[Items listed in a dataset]
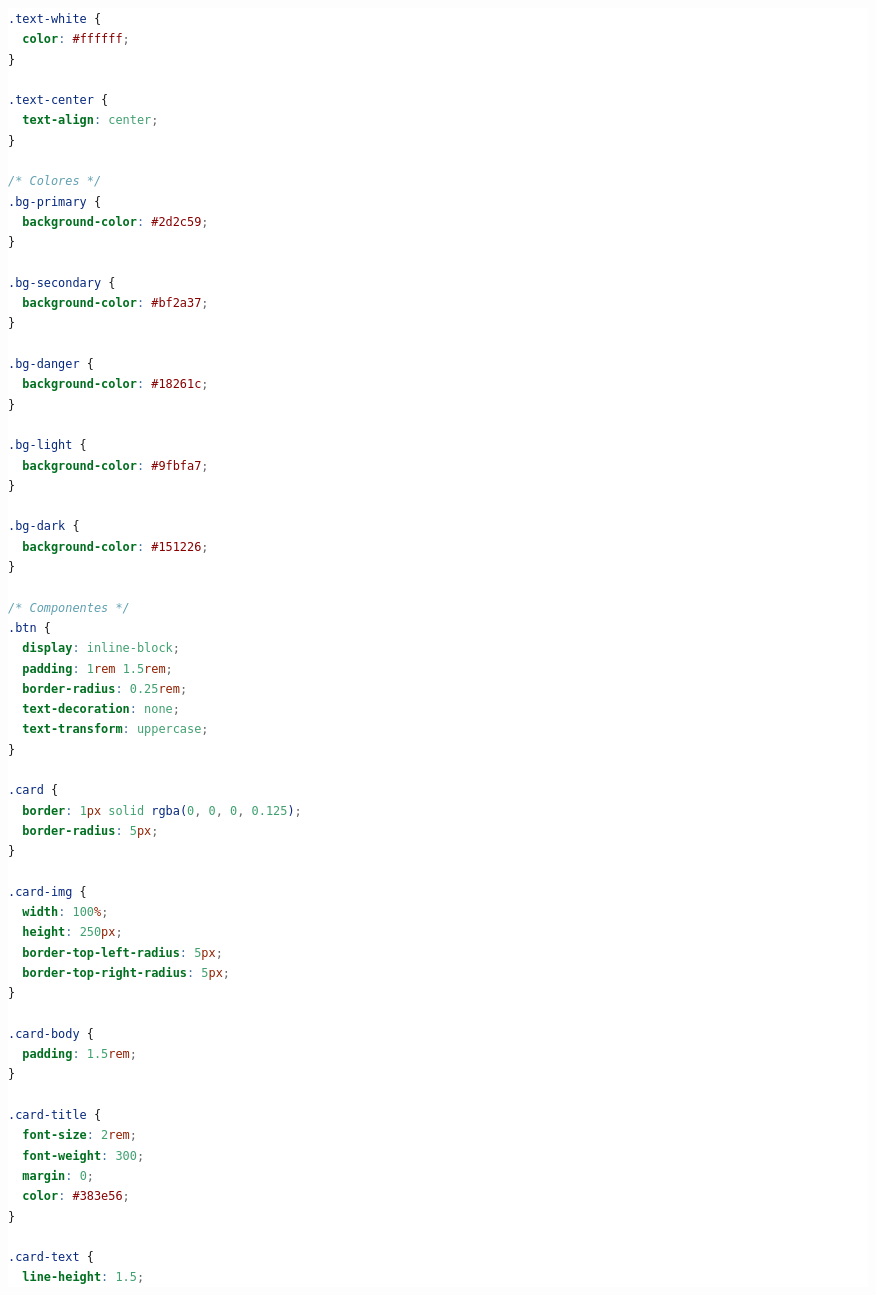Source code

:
 ```css
.text-white {
  color: #ffffff;
}

.text-center {
  text-align: center;
}

/* Colores */
.bg-primary {
  background-color: #2d2c59;
}

.bg-secondary {
  background-color: #bf2a37;
}

.bg-danger {
  background-color: #18261c;
}

.bg-light {
  background-color: #9fbfa7;
}

.bg-dark {
  background-color: #151226;
}

/* Componentes */
.btn {
  display: inline-block;
  padding: 1rem 1.5rem;
  border-radius: 0.25rem;
  text-decoration: none;
  text-transform: uppercase;
}

.card {
  border: 1px solid rgba(0, 0, 0, 0.125);
  border-radius: 5px;
}

.card-img {
  width: 100%;
  height: 250px;
  border-top-left-radius: 5px;
  border-top-right-radius: 5px;
}

.card-body {
  padding: 1.5rem;
}

.card-title {
  font-size: 2rem;
  font-weight: 300;
  margin: 0;
  color: #383e56;
}

.card-text {
  line-height: 1.5;
```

§ ACTION ITEM
From the entries above, pull out each line that includes "text".

§ FINAL ANSWER
.text-white {
.text-center {
  text-align: center;
  text-decoration: none;
  text-transform: uppercase;
.card-text {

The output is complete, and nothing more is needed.